Solved – Is Partitioning Around Medoids (PAM) deterministic

clustering

I've been doing a lot of clustering work lately and have been using the PAM algorithm.

Based on my research it appears to be deterministic because the initialization of medoids are selected from items in the dataset (selected randomly). Further, subsequent medoids in the SWAP stage are also items from the dataset. Therefore, for any given dataset there is only one correct answer that minimizes the sum of the absolute distances to their cluster medoid.

Thus, PAM is an exhaustive search of every element for the optimal k medoids.

In comparison the k-means algorithm picks an arbitrary synthetic starting point for the cluster centers. The centers move until until the error is optimally reduced.

Am I correct in this assumption?

Best Answer

PAM is close to being deterministic, but there may be ties.

In particular, PAM does not use a random generator.

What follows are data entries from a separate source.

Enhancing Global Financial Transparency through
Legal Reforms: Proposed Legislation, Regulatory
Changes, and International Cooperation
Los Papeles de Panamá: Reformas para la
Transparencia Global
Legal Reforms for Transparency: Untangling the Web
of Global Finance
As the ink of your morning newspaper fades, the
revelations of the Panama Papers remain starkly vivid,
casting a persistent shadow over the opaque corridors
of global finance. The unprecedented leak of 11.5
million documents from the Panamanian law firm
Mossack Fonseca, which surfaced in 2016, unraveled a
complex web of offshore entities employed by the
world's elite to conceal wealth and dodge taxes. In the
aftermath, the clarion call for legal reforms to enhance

The heart of PAM is the BUILD phase that tries to smartly choose the initial settings (there exist variations that use a random sample, but IIRC that is not the original PAM algorithm). If I remember correctly, the authors even claimed that you don't really need the iterative refinement (SWAP phase), and it will finish in very few iterations because of the good starting conditions.

Nevertheless, if you have, e.g., a symmetric data set, you are likely to have more than one choice as "best medoid" at some point. Because of these "ties", it cannot be fully deterministic (most implementations will be deterministic because they do not randomly break these ties; but if you permute the data and have such ties, you may occasionally see different results).

PAM also is not exhaustive search. It is a steepest descent approach, but it will consider nearby solutions only. The hypergraph interpretation in the CLARANS article outlines this. But it easy to see that there are (n choose k) possible medoids, but PAM at any time only considers (n-k)*k alternatives in each SWAP step.